* [Required actions]:
[a] List every year mentioned in the text on sedition law below, in the order it appears.
[b] Continue the text on sedition law in India from the point where it stops.
------ Page text ------
Sedition can be defined as a treason against the State. Though sedition has
the same end impact as treason, it is commonly defined as the act of organizing
or promoting resistance to the government in a manner (such as through speech or
writing) that refrains of the more grave subversive charges.
Indian Penal Code, 1860 defines Sedition as:
Whoever, by words, either spoken or written, or by signs, or by visible
representation, or otherwise, brings or attempts to bring into hatred or
contempt, or excites or attempts to excite disaffection towards, the government
established by law in India, shall be punished with imprisonment which may
extend to three years, to which a fine may be added, or with fine.
Simply it means anyone who tries to incite hatred, contempt, or disdain for the
government can be prosecuted under the sedition legislation. The original
constitution, issued in 1950, did not acknowledge the sedition statute and
provided comprehensive protection to the right to free expression under
fundamental rights. However, the first amendment, enacted in 1951, included
constraints that sanctioned the sedition statute. Also, In the year 2020, India
completed 150 years of sedition law.
------ Data segment ------
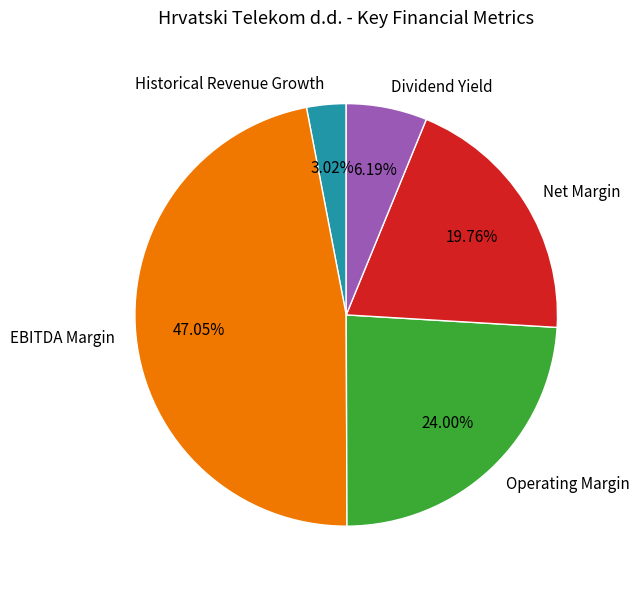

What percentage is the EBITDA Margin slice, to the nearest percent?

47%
------
* [List of answers]:
[a] 1860, 1950, 1951, 2020

[b]
Origin And Evolution
Under the British Raj, this rule was adopted in 1860 to prohibit any offenses
against the state. Following Independence, the authors of the constitution spent
a significant amount of time debating different areas of colonial law. The
British utilized the sedition legislation to suppress dissent and arrest freedom
fighters like Mahatma Gandhi and Bal Gangadhar Tilak who protested the colonial
administration's policies.
Bal Gangadhar Tilak's case was the one that genuinely developed the
sedition statute. The trial judge expanded the reach of the legislation by
associating disaffection with disloyalty.
Following this, in 1922, Mohandas Karamchand Gandhi was charged with inciting or
attempting to incite discontent with the British administration.
In other words, he was accused of encouraging people to rebel against the
British government without resorting to violence. As a result, Mahatma gandhi
pleaded guilty to all charges and said as follows:
"Section 124 A under which I am happily charged, is perhaps the prince among the
political sections of the IPC designed to suppress the liberty of the citizen".
The issue therefore becomes: How and why does sedition still exist if it was
used to suppress free expression prior to independence?
The use of the word "seditious" was highly challenged when India gained
independence and the right to freedom was argued. Some, such as Sardar Vallabhai
Patel and C Rajagopalchari, argued that the term "seditious" should be included.
Others, such as K.M Munshi and Sonnath Lahiri, were against it. The term
"sedition" was eventually removed from the Constitution, but not from the IPC,
where it is still used.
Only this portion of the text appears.